G("int_array")[G("array_size") - 1] = 0;
while ( G("counter") < G("array_size") ) {
G("int_array")[G("counter")] = G("counter");
"output.txt" << G("int_array")[G("counter")] << "\n";
G("counter") ++;
}
# print it out all at once
"output.txt" << G("int_array") << "\n";.
# copy it all at once:
G("another_array") = G("int_array");
Most NLP++ operators are modeled on the C programming language. The main addition is the confidence operator, %%. This enables convenient accumulation of evidence in terms of percent confidence. Following is an operator precedence table, with highest precedence at the top.
OPERATOR |
DESCRIPTION |
ASSOCIATIVITY |
++ -- |
Post increment, decrement |
Left to right |
++ -- |
Pre increment, decrement |
Right to left |
! |
Logical NOT (unary) |
Right to left |
+ - |
Unary plus, minus |
Right to left |
% * / %% |
Remainder, multiplication, division, confidence |
Left to right |
+ - |
Addition, subtraction |
Left to right |
< > <= == != >= |
Relational operators |
Left to right |
&& || |
Logical AND, OR |
Left to right |
= |
Assignment |
Right to left (multiple assignment works) |
*= /= += -= %%= |
Shorthand assignment (unimplemented) |
Right to left |
<< |
Output operator |
Left to right |
The << output operator is modeled on the C++ operator. Only the following form is supported, currently:
filename << expression << expression .... ;
Example:
"output.txt" << "Hello, NLP++!" << "\n";
NOTES: The file named by filename should have been created by a prior fileout(filename) code action. If that hasn't been done, then the output operator will create the global variable G(filename) with the output stream as its value. The default output mode for the file is append, which can't be modified by the user at present. Also, the default output directory is the log directory for the current input file -- also not under user control at present.
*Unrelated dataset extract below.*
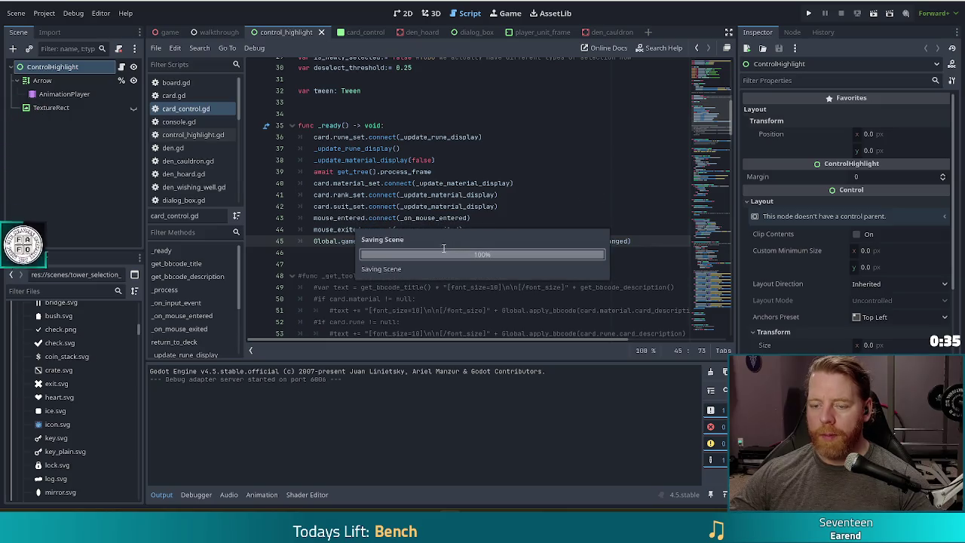
left_click(456, 242)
Say that something in the parse tree gives you 80% confidence that you've found a name. You could write this into a global variable as
G("name confidence") = 80;
Now you want to account for a new piece of evidence. Say the standalone confidence of that evidence is 70%. You could combine this as
G("name confidence") = G("name confidence") %% 70;
which will yield a new percent confidence between 80% and 100%.
The %% operator guarantees that "adding" or "subtracting" confidence will always stay within the range of -100 to +100, providing an intuitive way to gather evidence and compare confidences using a single scale of measurement. (Actually, %% bottoms out at 0%. A planned change to the operator will enable it to bottom out at -100%, which can be thought of as 100% confidence against something.)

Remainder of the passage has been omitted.